■ YOUR GOAL
From the line with "Figure 2: A, B" through the last line of the records below, both ends included, transcribe only those lines, exactly, and omit the pictures.

Records excerpted from a collection
####################
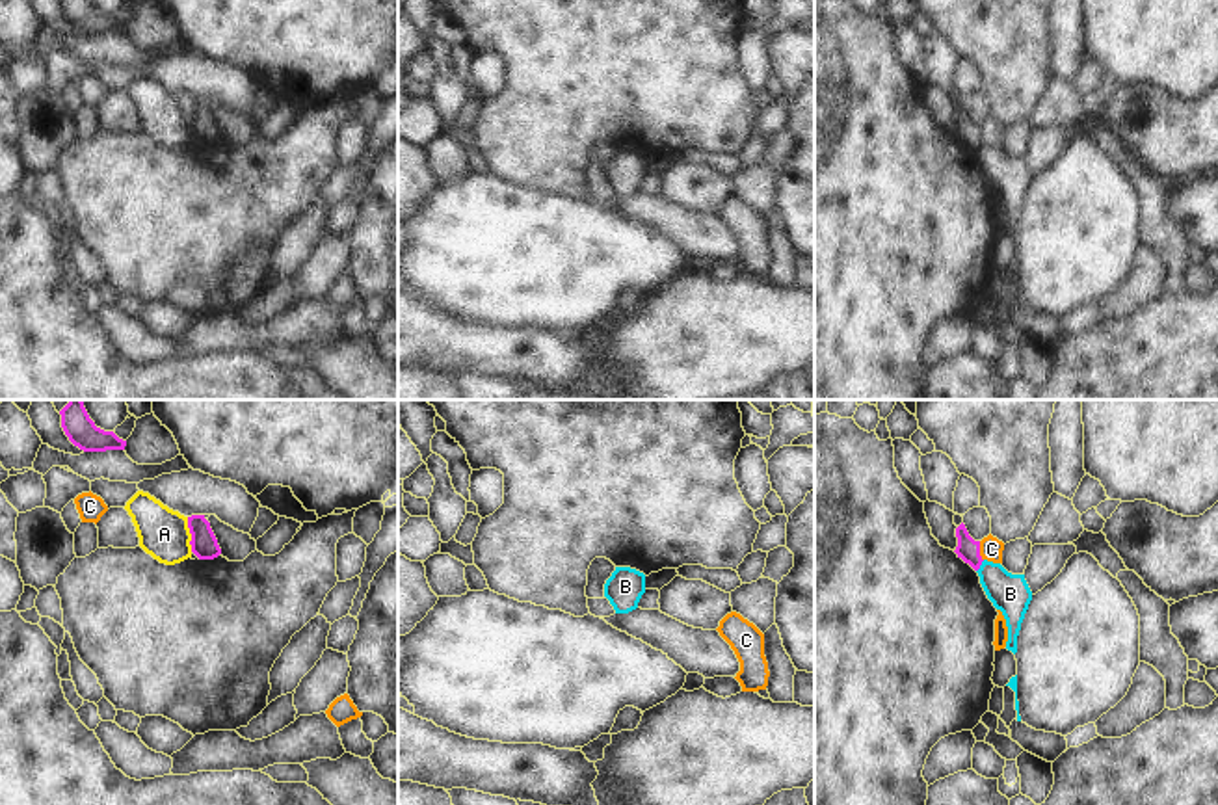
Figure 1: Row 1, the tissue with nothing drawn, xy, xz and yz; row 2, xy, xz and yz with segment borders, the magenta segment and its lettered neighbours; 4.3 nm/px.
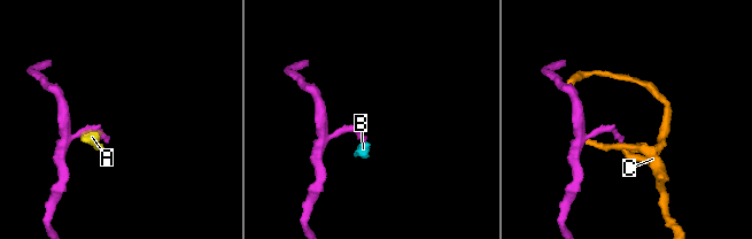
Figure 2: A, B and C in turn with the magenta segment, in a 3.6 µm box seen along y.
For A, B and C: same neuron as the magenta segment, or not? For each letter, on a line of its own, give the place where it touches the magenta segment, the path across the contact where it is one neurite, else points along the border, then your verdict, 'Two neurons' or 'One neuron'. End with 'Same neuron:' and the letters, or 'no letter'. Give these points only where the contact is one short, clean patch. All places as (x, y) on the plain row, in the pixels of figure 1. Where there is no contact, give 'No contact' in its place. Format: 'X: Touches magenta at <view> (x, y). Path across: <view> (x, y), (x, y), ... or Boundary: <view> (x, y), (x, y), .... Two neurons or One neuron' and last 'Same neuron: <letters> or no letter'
A: Touches magenta at xy (190, 116). Boundary: xy (186, 101), (192, 134). Two neurons
B: Touches magenta at yz (980, 147). Boundary: yz (984, 144), (977, 155). Two neurons
C: Touches magenta at yz (979, 134). Two neurons
Same neuron: no letter

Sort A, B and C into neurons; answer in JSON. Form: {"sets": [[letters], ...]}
{"sets": [["A", "B"], ["C"]]}

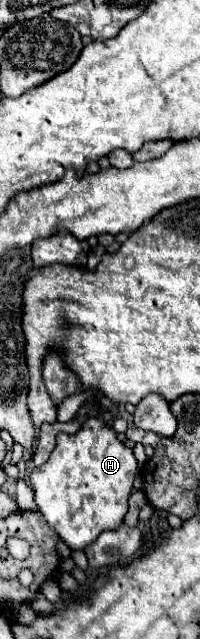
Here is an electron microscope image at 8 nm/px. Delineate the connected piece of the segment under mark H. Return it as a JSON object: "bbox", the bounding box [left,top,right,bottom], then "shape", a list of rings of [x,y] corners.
####################
■ RESPONSE FOR THIS EXERCISE
Figure 2: A, B and C in turn with the magenta segment, in a 3.6 µm box seen along y.
For A, B and C: same neuron as the magenta segment, or not? For each letter, on a line of its own, give the place where it touches the magenta segment, the path across the contact where it is one neurite, else points along the border, then your verdict, 'Two neurons' or 'One neuron'. End with 'Same neuron:' and the letters, or 'no letter'. Give these points only where the contact is one short, clean patch. All places as (x, y) on the plain row, in the pixels of figure 1. Where there is no contact, give 'No contact' in its place. Format: 'X: Touches magenta at <view> (x, y). Path across: <view> (x, y), (x, y), ... or Boundary: <view> (x, y), (x, y), .... Two neurons or One neuron' and last 'Same neuron: <letters> or no letter'
A: Touches magenta at xy (190, 116). Boundary: xy (186, 101), (192, 134). Two neurons
B: Touches magenta at yz (980, 147). Boundary: yz (984, 144), (977, 155). Two neurons
C: Touches magenta at yz (979, 134). Two neurons
Same neuron: no letter

Sort A, B and C into neurons; answer in JSON. Form: {"sets": [[letters], ...]}
{"sets": [["A", "B"], ["C"]]}

Here is an electron microscope image at 8 nm/px. Delineate the connected piece of the segment under mark H. Return it as a JSON object: "bbox", the bounding box [left,top,right,bottom], then "shape", a list of rings of [x,y] corners.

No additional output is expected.